In the “niche” category, The Masters Restaurant in Madison Heights, takes inspiration from the clubhouse at Augusta National, the home of The Masters Tournament. A wealth of golf memorabilia is displayed in its balconied space that includes a gigantic mural of golfers in plus-fours.
Gaucho Brazilian Steakhouse also has something unusual to offer, with its touch of Rio’s glamour and its rodizio-style broiled meats that arrive on long swords carried by gaucho-clad waiters, who only stop when diners call them off.
When it comes to great settings, Iridescence at the MotorCity Casino Hotel’s glass-walled rooftop dining room offers a memorable visual experience and underscores it with an outstanding French/Asian seasonal menu. No surprise that it was recognized as Hour Detroit’s 2011 Restaurant of the Year.
It’s impossible to overstate the importance of service. It can make or break a dining experience. Café Cortina, another Restaurant of the Year winner, has emphasized it for decades. Patrons know they can not only count on meticulously prepared, authentic Italian fare but also the correct and caring service for which mother-son proprietors Rina and Adrian Tonon are known.
The service factor is also true of another long-standing restaurant, The Lark in West Bloomfield, the only two-time Restaurant of the Year winner, where husband-and-wife team Jim and Mary Lark serve table d’hote dinners to a clientele that is virtually a club of regulars, who return again and again.

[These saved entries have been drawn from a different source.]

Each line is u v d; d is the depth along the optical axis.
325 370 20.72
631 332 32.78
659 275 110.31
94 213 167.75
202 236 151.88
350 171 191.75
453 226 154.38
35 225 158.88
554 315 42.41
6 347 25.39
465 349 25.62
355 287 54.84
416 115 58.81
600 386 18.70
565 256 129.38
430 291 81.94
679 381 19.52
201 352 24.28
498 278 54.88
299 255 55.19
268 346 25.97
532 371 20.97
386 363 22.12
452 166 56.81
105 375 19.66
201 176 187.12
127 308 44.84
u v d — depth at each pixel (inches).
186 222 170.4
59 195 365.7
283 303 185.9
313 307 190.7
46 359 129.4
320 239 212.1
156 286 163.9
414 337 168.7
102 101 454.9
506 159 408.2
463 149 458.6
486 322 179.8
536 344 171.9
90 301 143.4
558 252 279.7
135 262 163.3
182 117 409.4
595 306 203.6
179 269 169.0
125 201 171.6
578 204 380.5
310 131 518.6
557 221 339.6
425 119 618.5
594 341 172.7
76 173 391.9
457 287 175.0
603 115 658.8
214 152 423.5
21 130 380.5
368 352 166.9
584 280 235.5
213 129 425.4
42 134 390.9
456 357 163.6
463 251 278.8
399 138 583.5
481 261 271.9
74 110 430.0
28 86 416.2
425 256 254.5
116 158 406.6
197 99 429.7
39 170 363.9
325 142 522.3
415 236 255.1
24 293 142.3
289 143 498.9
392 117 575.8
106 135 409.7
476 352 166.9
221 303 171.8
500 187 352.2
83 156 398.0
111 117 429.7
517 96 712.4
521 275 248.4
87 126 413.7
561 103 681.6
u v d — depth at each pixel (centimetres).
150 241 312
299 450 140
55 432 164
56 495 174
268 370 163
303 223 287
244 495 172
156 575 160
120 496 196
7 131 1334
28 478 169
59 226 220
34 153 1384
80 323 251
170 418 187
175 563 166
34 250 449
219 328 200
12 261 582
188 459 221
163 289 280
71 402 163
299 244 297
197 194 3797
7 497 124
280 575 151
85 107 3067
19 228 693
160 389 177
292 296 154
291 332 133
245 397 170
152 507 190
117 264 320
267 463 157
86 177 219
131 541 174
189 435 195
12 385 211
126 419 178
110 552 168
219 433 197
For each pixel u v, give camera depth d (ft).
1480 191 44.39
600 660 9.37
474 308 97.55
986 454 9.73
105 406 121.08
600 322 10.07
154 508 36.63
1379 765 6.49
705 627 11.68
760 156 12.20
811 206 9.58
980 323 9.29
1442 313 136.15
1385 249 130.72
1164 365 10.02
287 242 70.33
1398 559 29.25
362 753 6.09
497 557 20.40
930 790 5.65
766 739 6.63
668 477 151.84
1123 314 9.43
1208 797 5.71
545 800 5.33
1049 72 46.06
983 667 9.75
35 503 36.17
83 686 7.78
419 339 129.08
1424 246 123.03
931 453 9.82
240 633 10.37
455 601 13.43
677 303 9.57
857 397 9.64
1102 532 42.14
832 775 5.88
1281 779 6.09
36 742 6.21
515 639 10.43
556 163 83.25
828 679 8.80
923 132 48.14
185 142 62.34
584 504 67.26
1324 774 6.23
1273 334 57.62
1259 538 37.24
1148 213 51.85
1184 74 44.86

The quality of the service also figures prominently into the success of The Hill in Grosse Pointe Farms, where it is an integral part of the traditional ambiance and classic steak/seafood menu. And it is notable too at Tre Monti in Troy, where the effect is of dining luxuriously in a European castle.
Wine lists are another important element in standing up to the competition. Fleming’s Prime Steakhouse in Birmingham and Livonia emphasize well-stocked cellars and offer a variety of choices, from various-sized portions by the glass, in flights, and by the bottle from a wide selection — especially steak-worthy reds.

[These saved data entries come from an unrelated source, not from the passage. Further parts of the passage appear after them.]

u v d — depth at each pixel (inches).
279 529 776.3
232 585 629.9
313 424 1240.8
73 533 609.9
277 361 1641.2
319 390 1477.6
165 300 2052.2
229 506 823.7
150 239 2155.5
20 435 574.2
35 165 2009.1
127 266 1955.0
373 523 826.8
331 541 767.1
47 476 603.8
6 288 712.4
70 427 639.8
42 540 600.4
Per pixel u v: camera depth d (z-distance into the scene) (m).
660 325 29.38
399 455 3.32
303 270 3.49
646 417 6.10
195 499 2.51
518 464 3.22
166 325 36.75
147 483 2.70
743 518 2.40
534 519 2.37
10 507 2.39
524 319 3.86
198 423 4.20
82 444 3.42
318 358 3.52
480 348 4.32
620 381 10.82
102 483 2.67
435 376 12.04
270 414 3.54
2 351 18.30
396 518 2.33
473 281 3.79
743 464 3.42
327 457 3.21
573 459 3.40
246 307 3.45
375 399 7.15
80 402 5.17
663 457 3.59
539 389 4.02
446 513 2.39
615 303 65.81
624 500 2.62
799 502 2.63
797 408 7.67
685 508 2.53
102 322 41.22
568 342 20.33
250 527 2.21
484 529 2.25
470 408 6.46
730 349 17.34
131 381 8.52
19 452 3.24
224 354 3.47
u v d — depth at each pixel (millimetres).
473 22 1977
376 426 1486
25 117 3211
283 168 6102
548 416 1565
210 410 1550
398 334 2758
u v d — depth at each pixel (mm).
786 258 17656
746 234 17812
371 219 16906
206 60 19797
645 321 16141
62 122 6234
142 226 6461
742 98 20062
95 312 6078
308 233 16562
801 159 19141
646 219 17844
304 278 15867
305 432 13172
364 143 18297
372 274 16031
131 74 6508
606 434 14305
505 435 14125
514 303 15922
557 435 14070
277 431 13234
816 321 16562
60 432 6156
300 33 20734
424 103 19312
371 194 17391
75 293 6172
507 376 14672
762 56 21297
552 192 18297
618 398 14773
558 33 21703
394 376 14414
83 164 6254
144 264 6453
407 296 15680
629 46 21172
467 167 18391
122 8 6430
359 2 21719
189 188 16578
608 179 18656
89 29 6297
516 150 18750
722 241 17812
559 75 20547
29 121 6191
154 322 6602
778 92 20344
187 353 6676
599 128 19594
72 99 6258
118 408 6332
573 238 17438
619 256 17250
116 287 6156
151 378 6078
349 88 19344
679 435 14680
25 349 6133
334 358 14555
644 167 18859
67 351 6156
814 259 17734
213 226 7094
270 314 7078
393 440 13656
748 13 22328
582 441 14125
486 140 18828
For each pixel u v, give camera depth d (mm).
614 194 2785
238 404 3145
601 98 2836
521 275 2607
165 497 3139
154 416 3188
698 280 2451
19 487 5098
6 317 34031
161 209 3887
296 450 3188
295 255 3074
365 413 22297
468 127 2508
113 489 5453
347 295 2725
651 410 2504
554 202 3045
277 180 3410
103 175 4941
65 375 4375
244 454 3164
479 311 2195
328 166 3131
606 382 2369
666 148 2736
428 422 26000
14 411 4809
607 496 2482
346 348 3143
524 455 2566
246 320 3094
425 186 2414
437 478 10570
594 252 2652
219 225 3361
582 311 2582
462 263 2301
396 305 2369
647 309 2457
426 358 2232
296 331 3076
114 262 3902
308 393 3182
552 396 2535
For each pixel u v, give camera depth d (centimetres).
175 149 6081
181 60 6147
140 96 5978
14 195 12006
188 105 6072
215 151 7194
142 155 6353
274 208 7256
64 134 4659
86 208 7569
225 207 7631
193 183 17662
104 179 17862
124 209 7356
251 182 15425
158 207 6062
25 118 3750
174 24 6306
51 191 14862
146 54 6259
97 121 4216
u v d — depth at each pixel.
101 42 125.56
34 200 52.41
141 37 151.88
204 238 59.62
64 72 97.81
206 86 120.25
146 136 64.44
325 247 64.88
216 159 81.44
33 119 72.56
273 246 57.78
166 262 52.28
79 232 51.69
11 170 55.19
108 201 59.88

A successful track record like that of restaurateur Bill Roberts goes a long way in fending off the competition. He followed his success at the Beverly Hills Grill (est. 1988) by adding Streetside Seafood in Birmingham, Town Tavern in Royal Oak, and Roadside Bar & Grill in Bloomfield.
Not convinced that competition is a positive? Consider this. The proprietors of Fiamma Grille in Plymouth added two restaurants to their stable, Compari’s on the Park and the Sardine Room, right next door, essentially going into competition with themselves.